EXCERPTED PASSAGE –
- - - -

A NEW YORK TIMES BESTSELLER

The extraordinary world introduced in Paul Pope's Battling Boy is rife with monsters and short on heroes... but in this action-driven extension of the Battling Boy universe, we see it through a new pair of eyes: Aurora West, daughter of Arcopolis's last great hero, Haggard West.

A prequel to Battling Boy , The Rise of Aurora West follows the young hero as she seeks to uncover the mystery of her mother's death, and to find her place in a world overrun with supernatural monsters and all-too-human corruption. With a taut, fast-paced script from Paul Pope and JT Petty and gorgeous, kinetic art from David Rubin, The Rise of Aurora West (the first of two volumes) is a tour de force in comics storytelling.


Author Notes

Paul Pope is the acclaimed author-illustrator of Batman: Year 100 , Heavy Liquid , and 100% . He has won three Eisner Awards, and his first graphic novel for kids, Battling Boy, was a #1 New York Times best seller.

JT Petty is an American film director, author, and video game writer. With Paul Pope, he wrote two Battling Boy prequels: The Rise of Aurora West and Fall of the House of West .

David Rubin is a Spanish cartoonist and author of critically-acclaimed graphic novels including The Hero and Beowulf . He directed the animated feature film Spirit of the Forest and has been the subject of a documentary.

- - - -

DATA BLOCK –
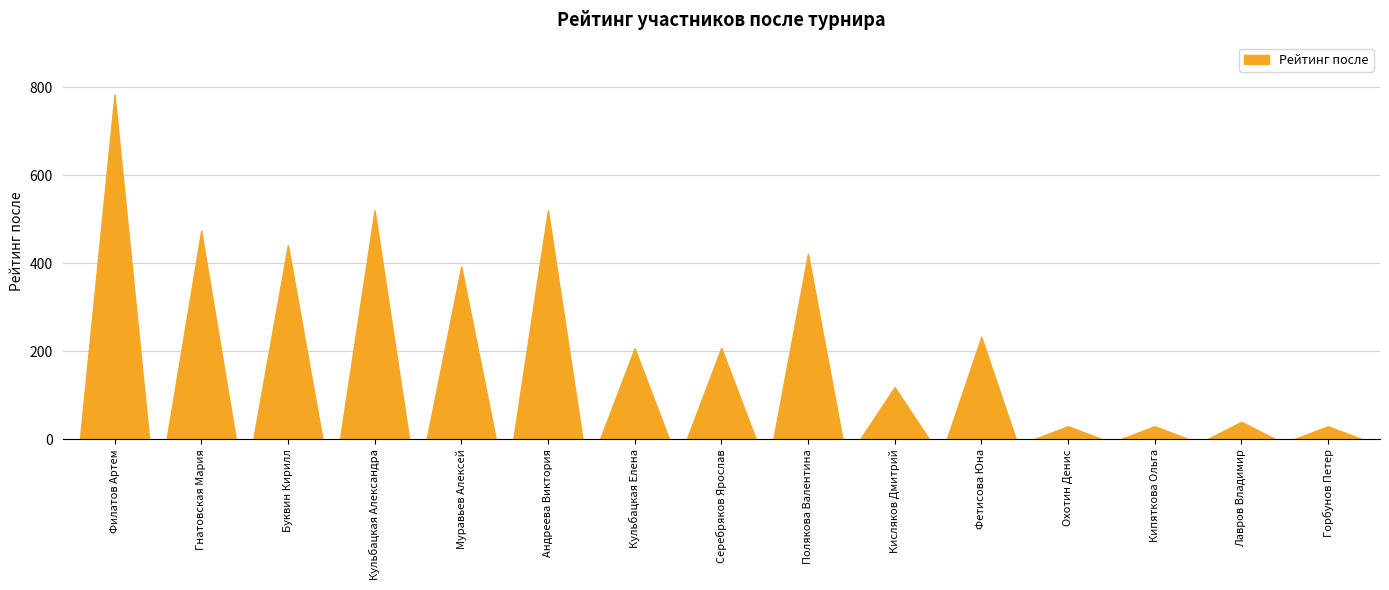

Does the chart display data point markers on the line(s)?

No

- - - -

EXERCISE PROMPT –
Reproduce everything from "The extraordinary world" down to "hero, Haggard West." in the Aurora West book description above, word for word.

ANSWER FOR THE TASK –
The extraordinary world introduced in Paul Pope's Battling Boy is rife with monsters and short on heroes... but in this action-driven extension of the Battling Boy universe, we see it through a new pair of eyes: Aurora West, daughter of Arcopolis's last great hero, Haggard West.